Brano fornito:
• • • • •

L'eccezionalità dell'evento meteorologico

Quello che ha colpito la regione non è stato un semplice temporale, bensì un evento meteorologico estremo, caratterizzato da una linea di convergenza la cui intensità ha superato di gran lunga le previsioni. Nell'arco di dodici ore, infatti, l'area compresa tra Palmanova, Manzano, Dolegna del Collio e Cormons è stata investita da una quantità di pioggia davvero rilevante, con accumuli che hanno toccato e superato i 240-260 millimetri; una cifra, quest'ultima, che di fatto equivale a tutta la pioggia che solitamente cade in due mesi e che, concentrata in poche ore, ha inevitabilmente generato diffusi allagamenti di strade, campi coltivati, abitazioni private e capannoni industriali. La terra, ormai satura, non ha più potuto assorbire nulla e ha ceduto, dando vita a frane e smottamenti.

• • • • •

(Dati memorizzati)
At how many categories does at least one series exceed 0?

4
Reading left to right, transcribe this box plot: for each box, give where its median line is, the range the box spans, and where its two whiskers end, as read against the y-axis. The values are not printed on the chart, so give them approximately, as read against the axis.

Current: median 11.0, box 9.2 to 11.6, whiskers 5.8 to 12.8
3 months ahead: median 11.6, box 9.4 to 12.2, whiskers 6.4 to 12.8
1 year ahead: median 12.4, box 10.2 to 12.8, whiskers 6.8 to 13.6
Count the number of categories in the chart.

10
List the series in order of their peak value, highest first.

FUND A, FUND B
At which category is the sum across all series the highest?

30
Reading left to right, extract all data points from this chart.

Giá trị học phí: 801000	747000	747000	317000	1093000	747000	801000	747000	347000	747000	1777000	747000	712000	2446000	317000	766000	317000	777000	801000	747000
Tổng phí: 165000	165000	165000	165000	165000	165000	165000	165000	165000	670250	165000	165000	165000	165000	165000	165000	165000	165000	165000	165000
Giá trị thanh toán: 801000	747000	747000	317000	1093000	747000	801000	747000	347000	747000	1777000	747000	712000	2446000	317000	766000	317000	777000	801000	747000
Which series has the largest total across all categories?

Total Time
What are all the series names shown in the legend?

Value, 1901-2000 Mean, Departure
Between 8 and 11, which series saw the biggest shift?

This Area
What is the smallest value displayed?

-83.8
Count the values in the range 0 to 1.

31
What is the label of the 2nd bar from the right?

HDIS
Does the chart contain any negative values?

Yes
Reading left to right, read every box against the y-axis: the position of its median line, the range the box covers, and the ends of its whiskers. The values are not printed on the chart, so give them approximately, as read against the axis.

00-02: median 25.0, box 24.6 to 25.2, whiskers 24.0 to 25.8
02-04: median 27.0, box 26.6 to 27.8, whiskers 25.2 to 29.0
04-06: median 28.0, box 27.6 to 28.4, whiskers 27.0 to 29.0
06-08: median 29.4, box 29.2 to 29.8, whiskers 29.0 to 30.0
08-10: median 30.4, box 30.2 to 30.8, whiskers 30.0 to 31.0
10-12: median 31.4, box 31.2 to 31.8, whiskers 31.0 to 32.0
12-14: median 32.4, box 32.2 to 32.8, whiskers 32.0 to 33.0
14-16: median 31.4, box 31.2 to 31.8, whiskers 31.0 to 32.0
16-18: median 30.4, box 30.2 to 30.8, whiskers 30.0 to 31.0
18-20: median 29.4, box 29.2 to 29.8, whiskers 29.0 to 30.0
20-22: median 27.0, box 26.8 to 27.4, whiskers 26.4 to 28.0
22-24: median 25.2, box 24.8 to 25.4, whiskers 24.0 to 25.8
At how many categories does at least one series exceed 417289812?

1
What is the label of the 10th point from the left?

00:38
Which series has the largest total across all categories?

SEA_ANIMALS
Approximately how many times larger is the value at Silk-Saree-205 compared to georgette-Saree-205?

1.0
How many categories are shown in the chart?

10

• • • • •

Istruzioni del compito: Estrai dal brano sull'evento meteorologico la porzione che va da "L'eccezionalità dell'evento meteorologico" fino a "frane e smottamenti." incluso, riportandola senza alcuna modifica.

Soluzione dell'esercizio:
L'eccezionalità dell'evento meteorologico

Quello che ha colpito la regione non è stato un semplice temporale, bensì un evento meteorologico estremo, caratterizzato da una linea di convergenza la cui intensità ha superato di gran lunga le previsioni. Nell'arco di dodici ore, infatti, l'area compresa tra Palmanova, Manzano, Dolegna del Collio e Cormons è stata investita da una quantità di pioggia davvero rilevante, con accumuli che hanno toccato e superato i 240-260 millimetri; una cifra, quest'ultima, che di fatto equivale a tutta la pioggia che solitamente cade in due mesi e che, concentrata in poche ore, ha inevitabilmente generato diffusi allagamenti di strade, campi coltivati, abitazioni private e capannoni industriali. La terra, ormai satura, non ha più potuto assorbire nulla e ha ceduto, dando vita a frane e smottamenti.